Dimas asintió y puso el coche en marcha con la manivela. Le gustaba el ruido sordo del motor, capaz de alcanzar una velocidad máxima de ciento veinte kilómetros por hora. Él, que apenas había conducido ocasionalmente algún camión y el coche de Esteller en trayectos cortos, se sentía a gusto al volante con su jefe sentado al lado. La brisa le refrescaba la frente y todo indicaba que ese día no acabaría muy tarde y que quizá pudiera salir a tomar algo por la noche. Quería divertirse un rato, disfrutar de los placeres que la vida ofrecía, sobre todo a aquellos que tenían en los bolsillos dinero suficiente para pagarlos, como le sucedía ahora a él.

Laura salió del taller. Se sosegó con el aire de la calle y se fue a la tienda, justo al lado. Escuchó aliviada el sonido del deportivo que se marchaba. Su hermano pisaba poco el local comercial, aunque últimamente había entrado alguna que otra vez: quería asegurarse de que los preparativos para el traslado avanzaban a buen ritmo. Pronto abandonarían el viejo establecimiento y se marcharían a uno más grande en el paseo de Gracia, la avenida que estaba de moda en los nuevos tiempos.
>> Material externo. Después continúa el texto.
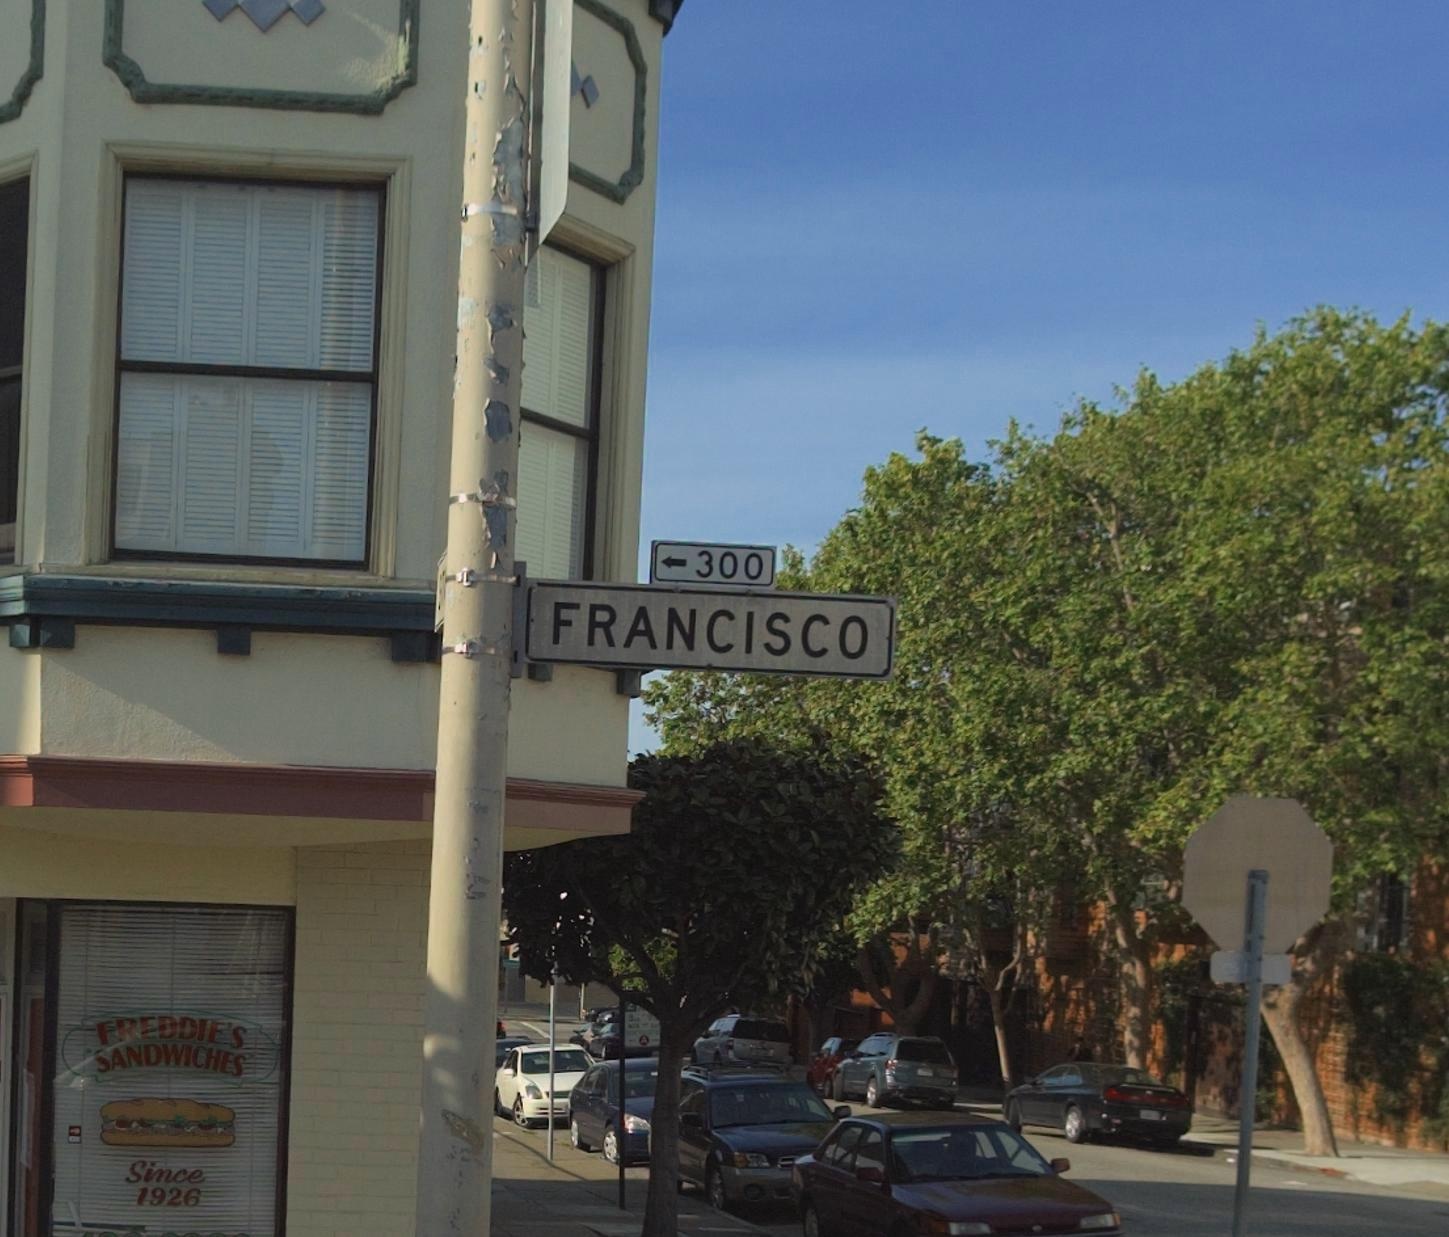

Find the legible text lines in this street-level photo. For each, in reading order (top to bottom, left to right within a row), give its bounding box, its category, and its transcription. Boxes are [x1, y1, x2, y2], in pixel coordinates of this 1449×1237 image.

[658, 546, 765, 584] StreetNumberRange: <-300
[548, 596, 874, 664] StreetName: FRANCISCO
[91, 1012, 252, 1052] BusinessName: FREDDIES
[89, 1040, 250, 1081] BusinessName: SANDWICHES
[120, 1155, 210, 1187] None: Since
[132, 1184, 206, 1210] None: 1926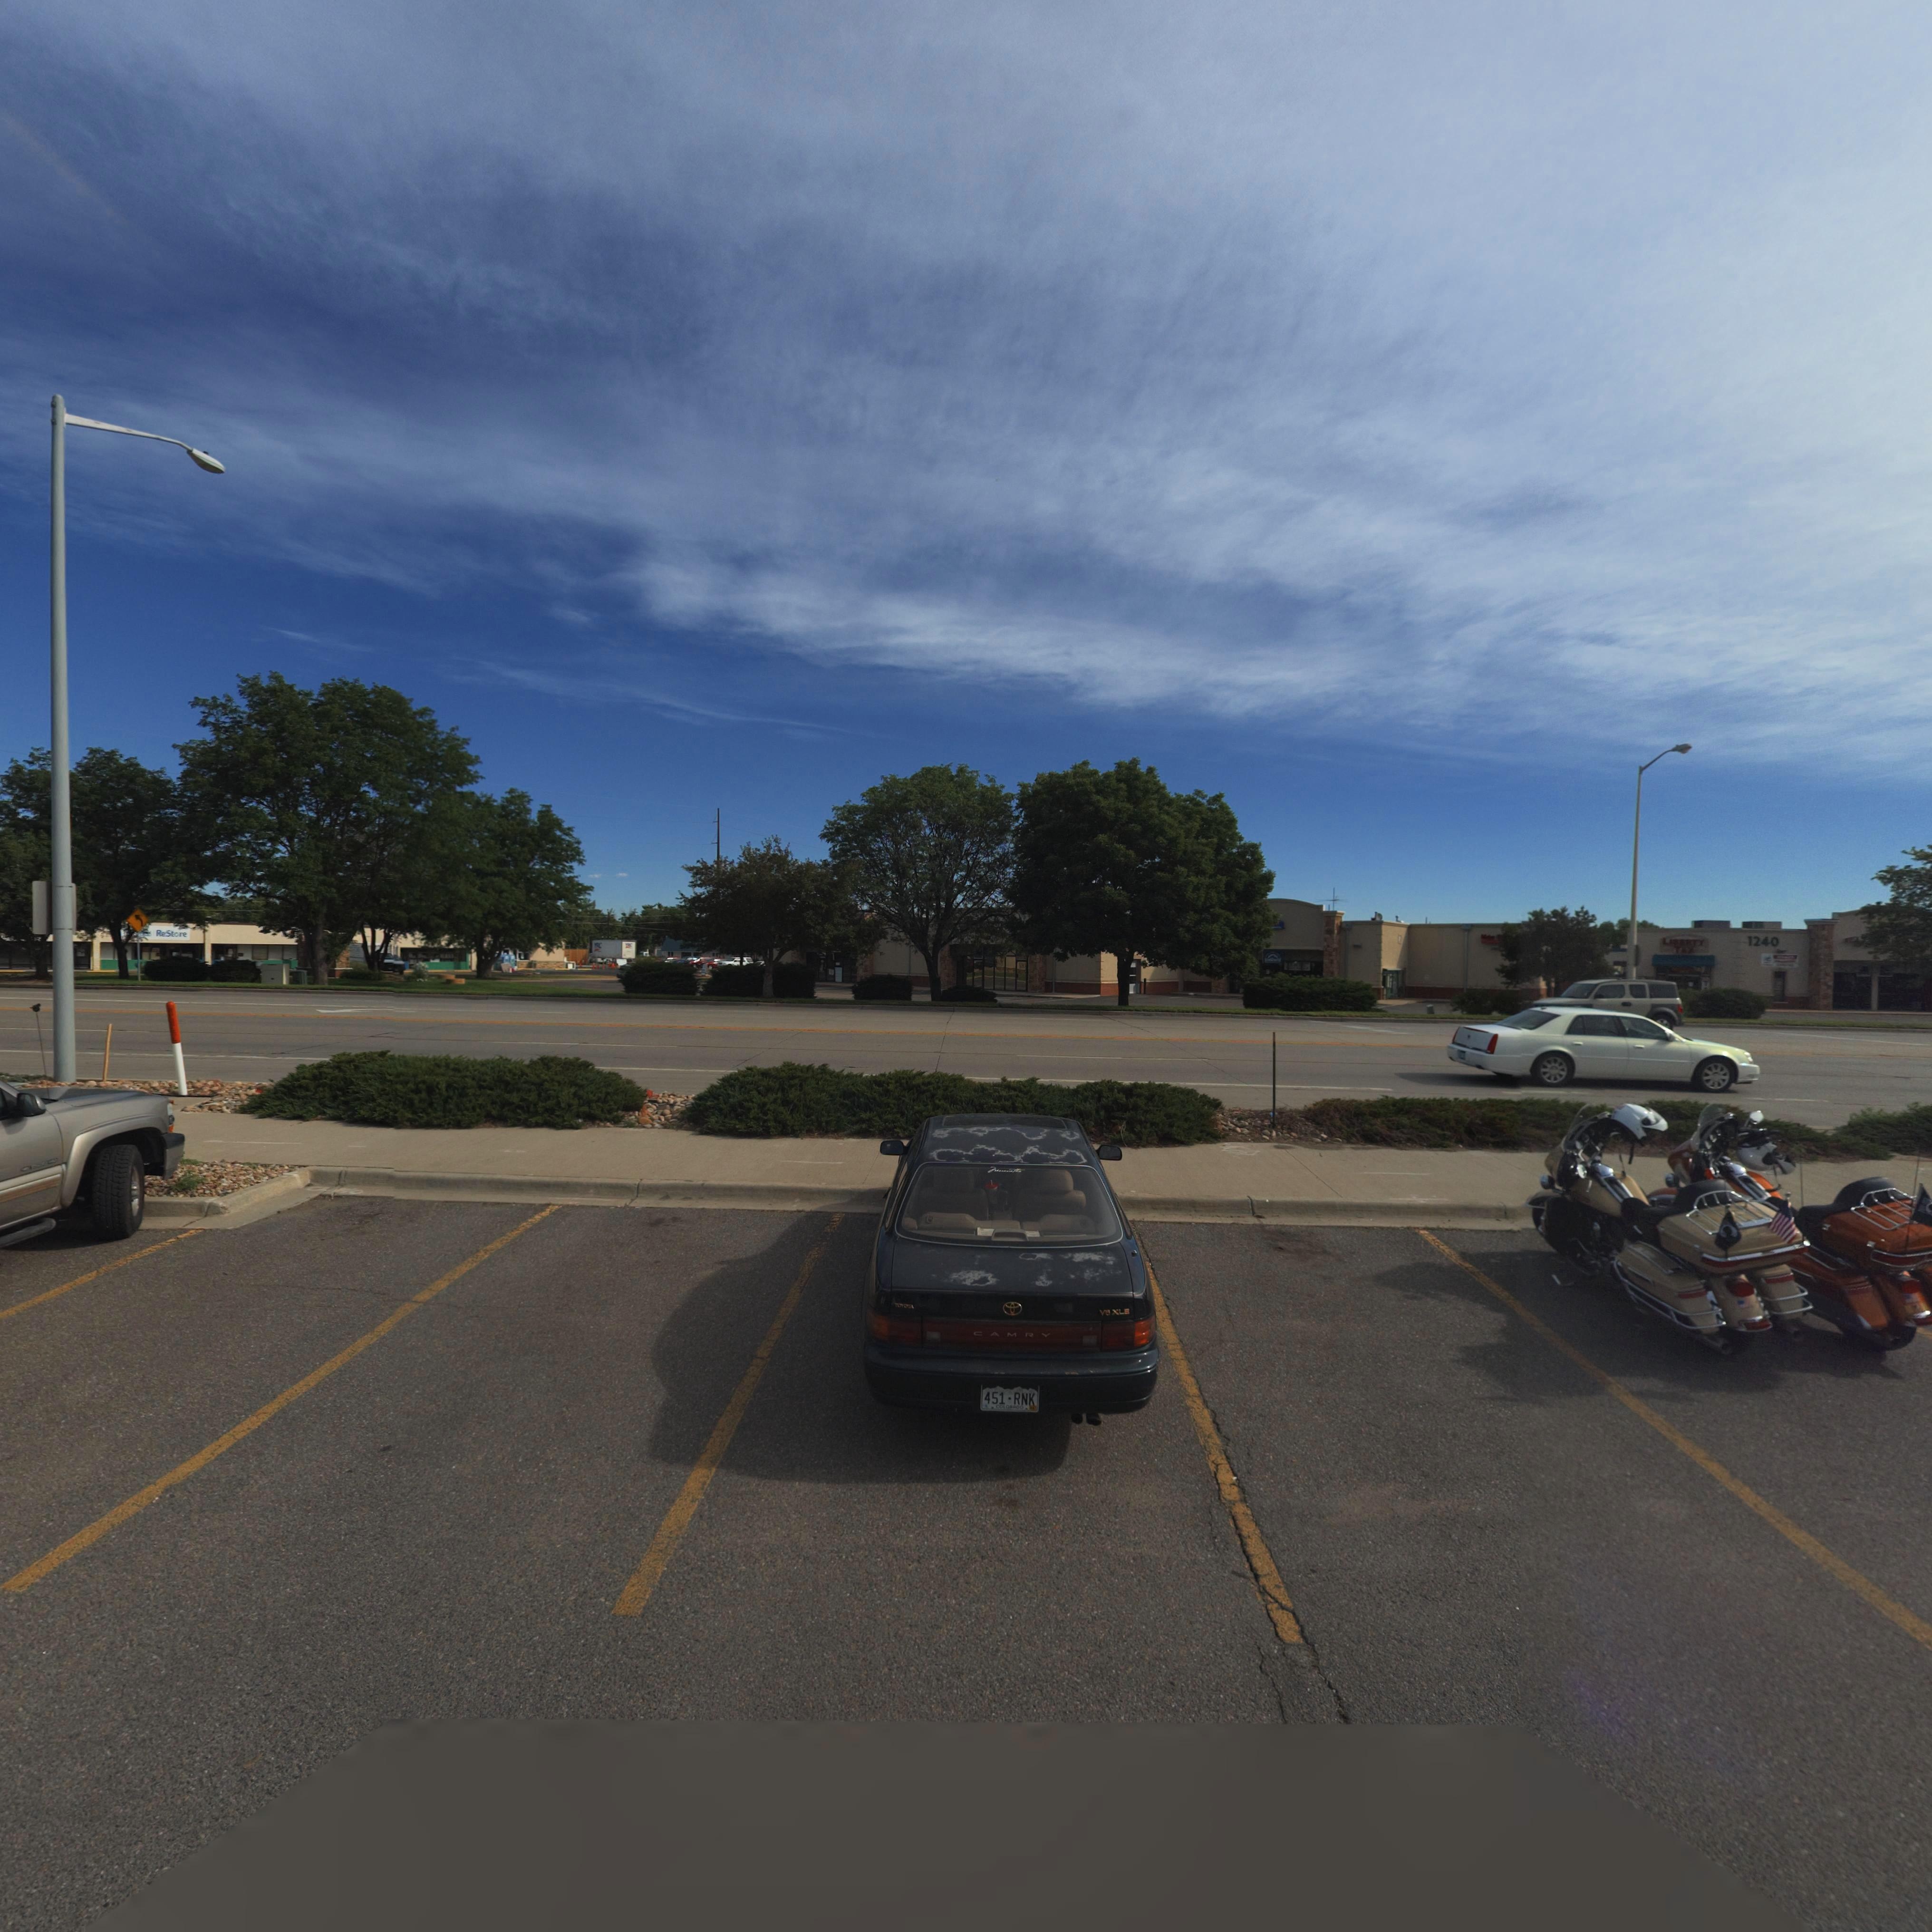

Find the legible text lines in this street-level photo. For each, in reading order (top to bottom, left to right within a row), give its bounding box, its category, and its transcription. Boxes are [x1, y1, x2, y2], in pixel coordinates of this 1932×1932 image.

[155, 929, 187, 937] BusinessName: ReStore
[1662, 937, 1705, 947] BusinessName: LIB*RTY
[1747, 935, 1779, 947] StreetNumber: 1240
[1673, 946, 1695, 954] BusinessName: TAX
[1703, 980, 1709, 989] BusinessName: T*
La calle Fernando VII había sido durante años el centro del comercio en la ciudad vieja. Ahora, con la creación del Ensanche, el centro había basculado hacia la parte alta de la plaza de Cataluña. En el paseo de Gracia las plantas bajas se proyectaron con la intención de crear tiendas que pudieran mostrar sus lujosos aparadores; las mejores firmas exponían allí.

Laura echaría en falta aquella vieja tienda que ahora contemplaba. La había abierto su abuelo hacía más de cincuenta años y había atraído a hombres y mujeres de todas partes gracias a su bonito escaparate. En él, el artesano solía presentar sus obras más preciadas. Su abuelo había sido un revolucionario en su época y Laura, a su manera, quería seguir sus pasos.

Al atravesar la puerta del local Laura se fijó en los estantes casi vacíos. Sólo algunas cajitas de terciopelo rojo esperaban a ser guardadas; junto a ellas estaba su hermana Núria. Laura la observó mientras limpiaba encorvada unos pendientes con un paño. De golpe le vino un recuerdo: le pareció verla de adolescente, con su vestido de vuelo por las rodillas, unos tirabuzones castaños y su piel pálida junto a ese mostrador, atenta a cómo su madre enseñaba a un cliente el último diseño de Francesc.

—¿Qué te pasa? —Su hermana interrumpió sus ensoñaciones con sus ojos azules fijos en ella—. Parece que hayas visto a un fantasma.